3. Contracts, Production, Promotion
As I said when talking about titles, covers are publisher’s business. Or more accurately, the business of the whole publishing house, involving the design people and the sales and marketing people.
You’ll be asked for your opinion and asked to write a blurb. Don’t be deluded by a sense of power! Be constructive and creative; come up with good ideas, original angles, effective phrasings, and your publisher will seize on them. But what you’re supplying is no more than raw material. You don’t make the decisions on the finished product.
Of course, you can say No and hope you’ll be listened to. But grumbling ‘I don’t like this’ and ‘I don’t like that’ conveys a bad impression. If there’s something you truly don’t like, try to come up with better suggestions and positive alternatives.
As for the cover art, you have even less influence there. And remember that what matters is a striking image to make the book stand out on the shelves and seduce the casual browser into taking a peek inside.
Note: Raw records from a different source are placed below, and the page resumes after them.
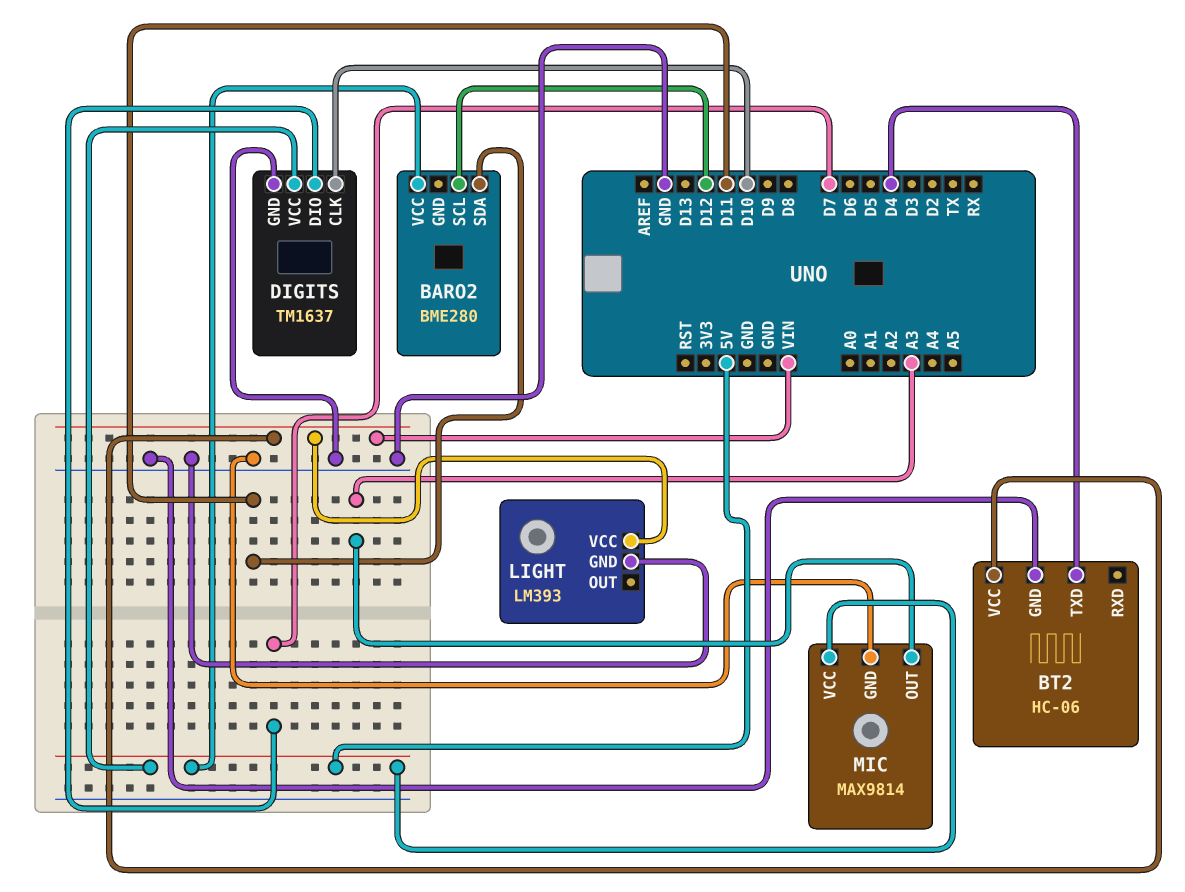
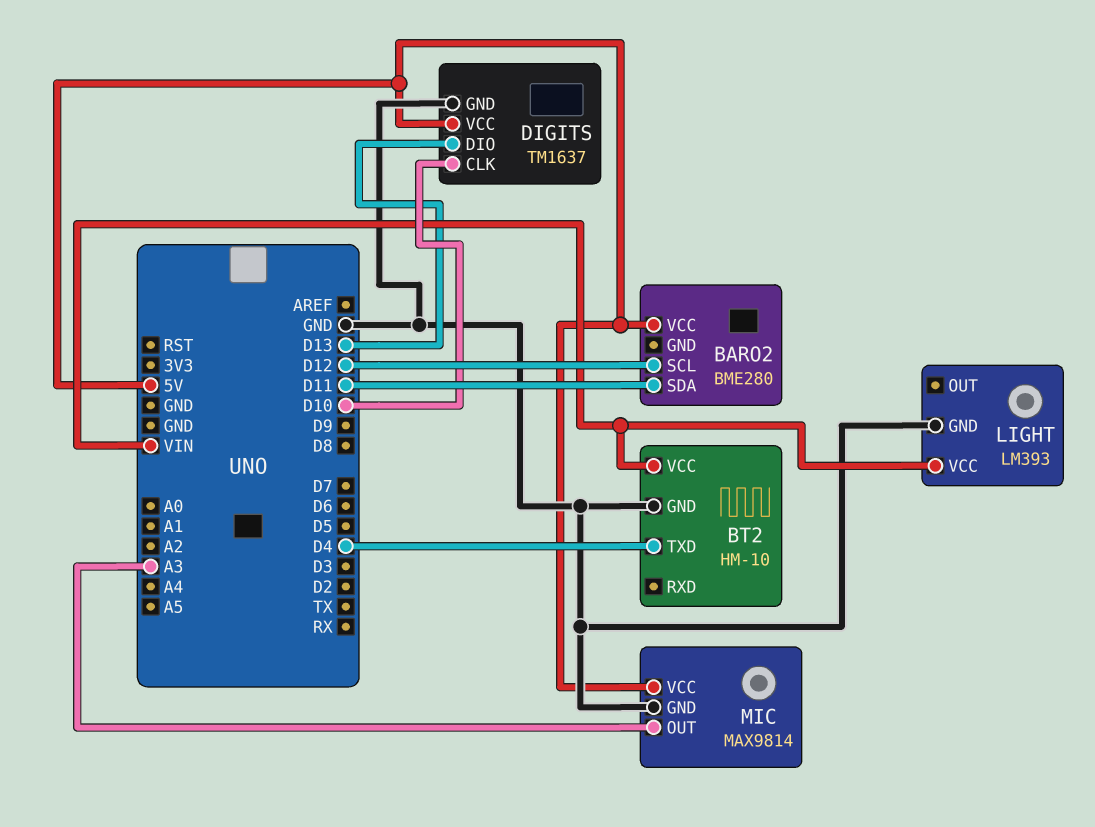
BT2: HC-06 -> HM-10
DIGITS pin DIO: D7 -> D13

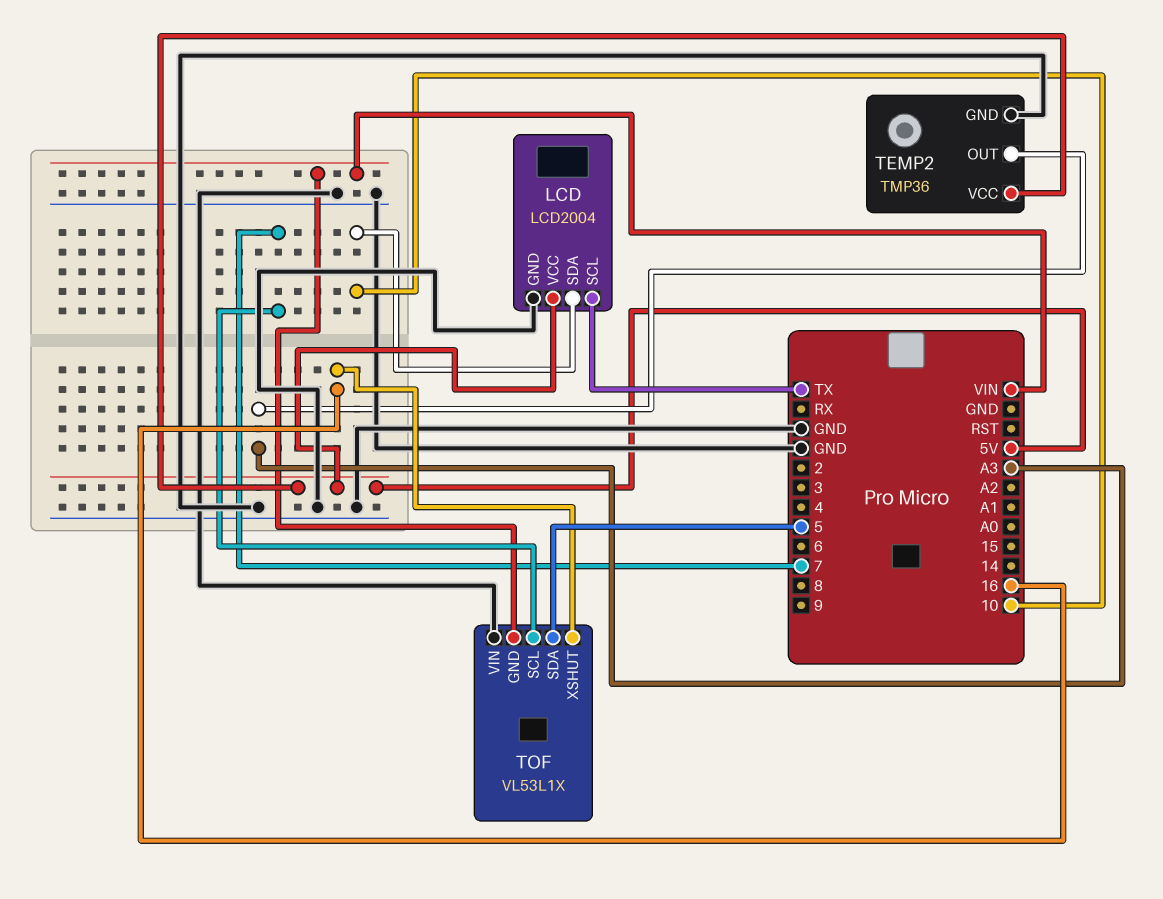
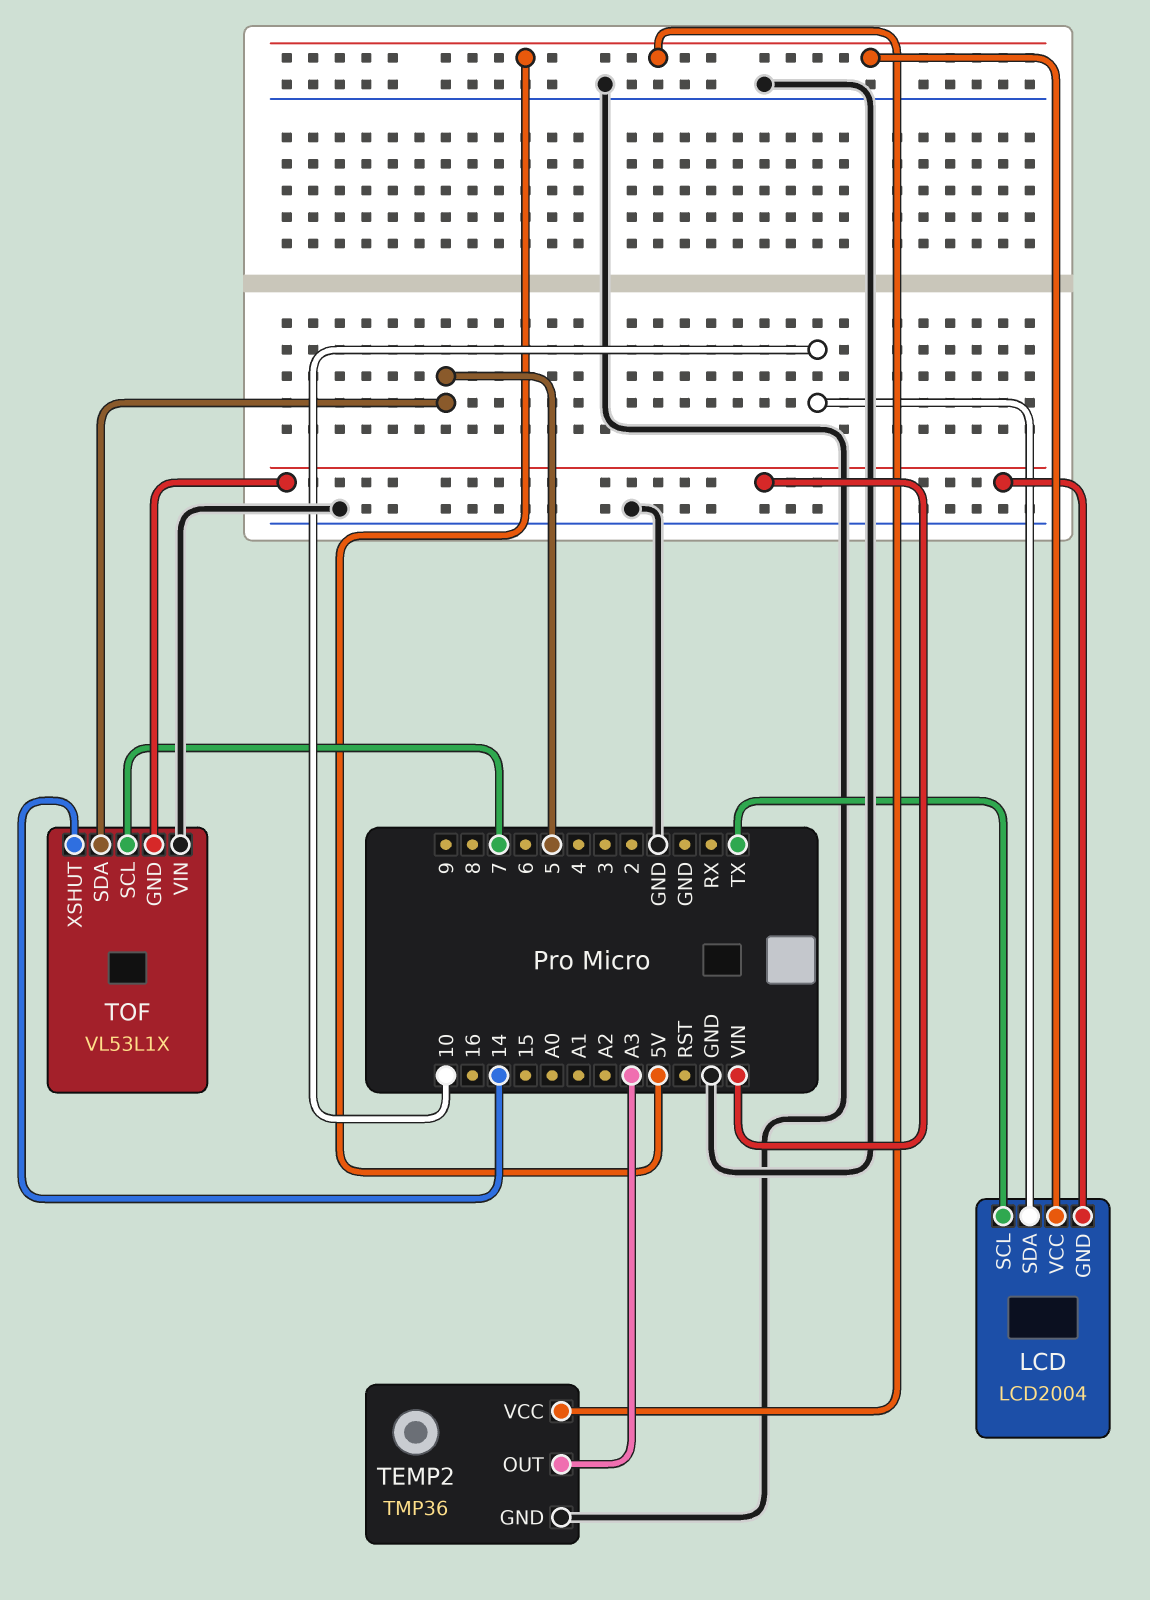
LCD pin GND: GND -> VIN
TOF pin XSHUT: 16 -> 14

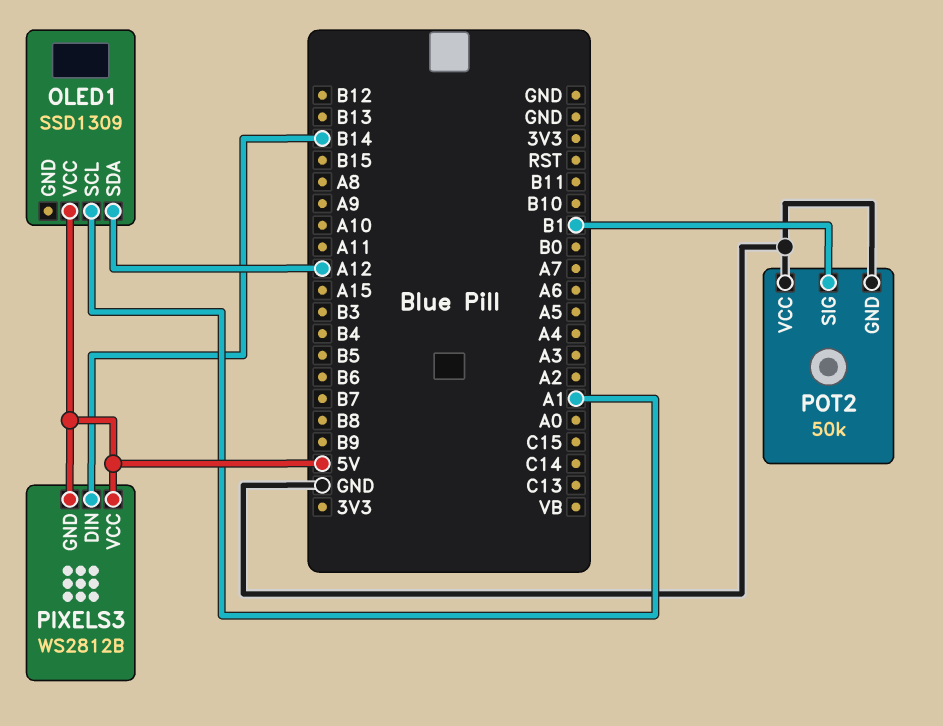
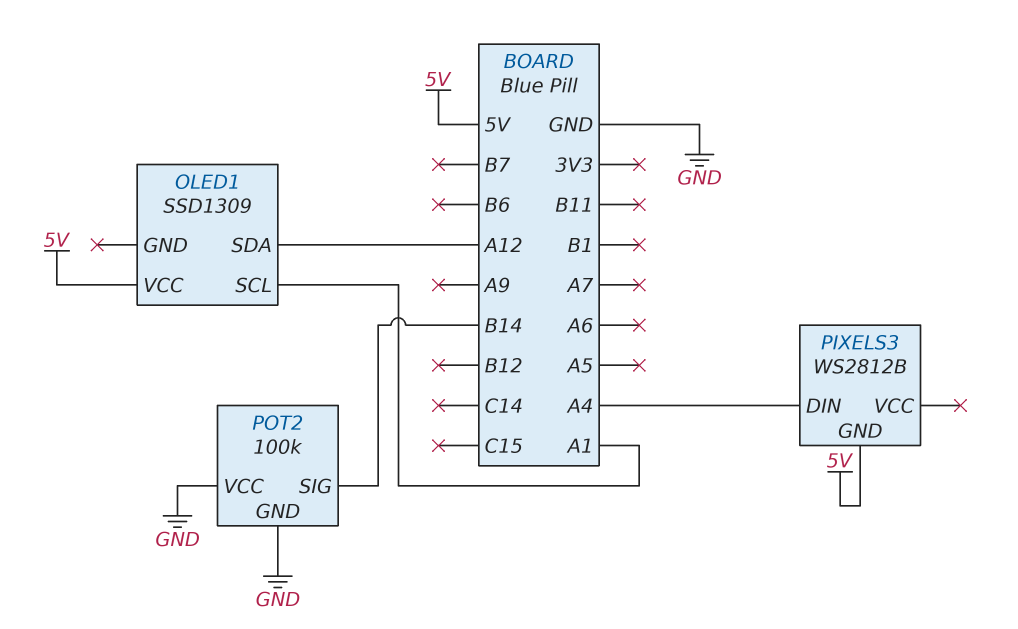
PIXELS3 pin DIN: B14 -> A4
PIXELS3 pin VCC: 5V -> none
POT2: 50k -> 100k
POT2 pin SIG: B1 -> B14

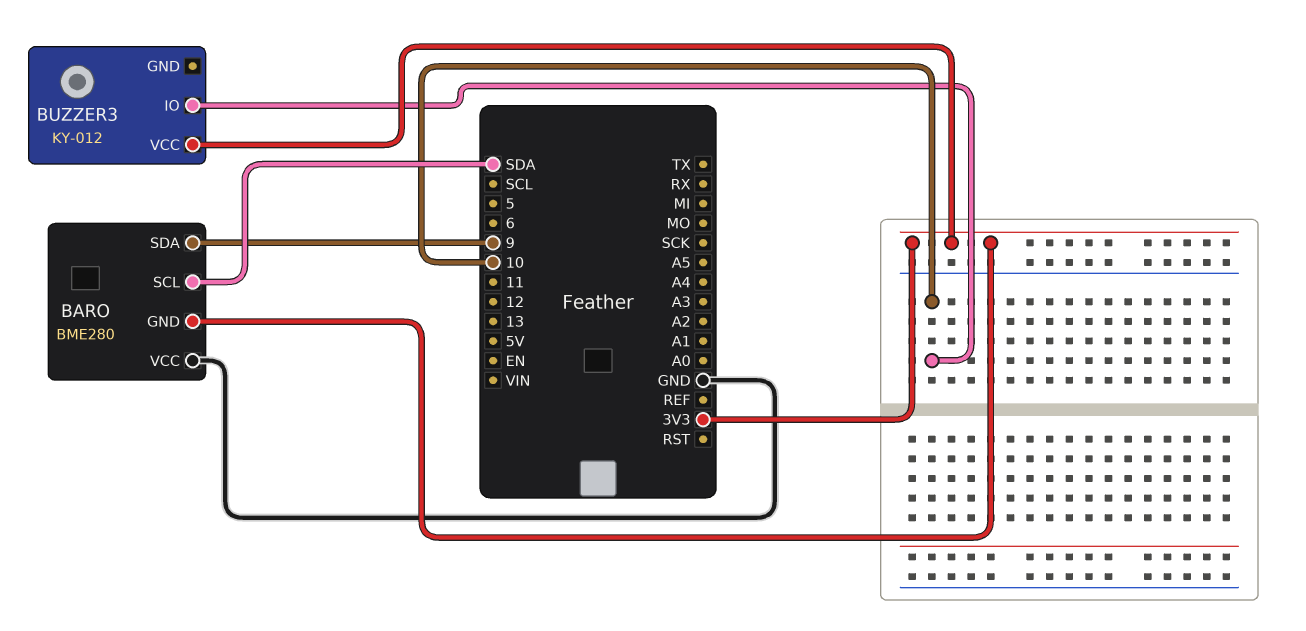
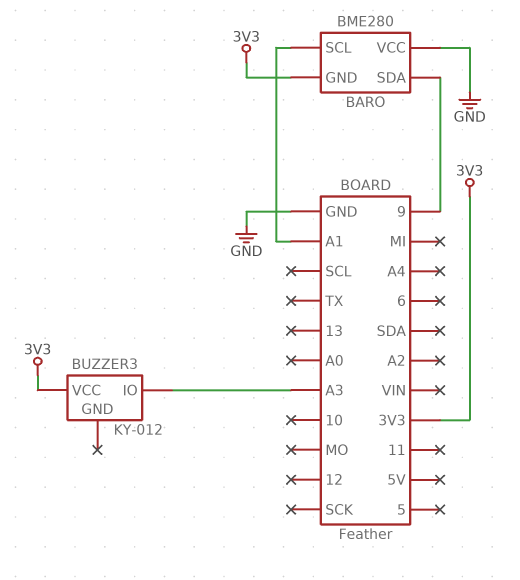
BARO pin SCL: SDA -> A1
BUZZER3 pin IO: 10 -> A3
It doesn’t matter if the cover conveys the central features of your story; it doesn’t matter if it correctly depicts every detail of a particular scene. So what if there ought to be a river in the background or an extra combatant with a club? The only correspondence to be considered is whether it reflects the feel of the story overall.
A huge amount of work goes into covers. I’ve heard it said that a book’s cover determines 50% of its sales—how scary is that? You can see why a publishing house tries to team a sellable cover with sellable content. A cover is no mere incidental extra tagged on to the story within.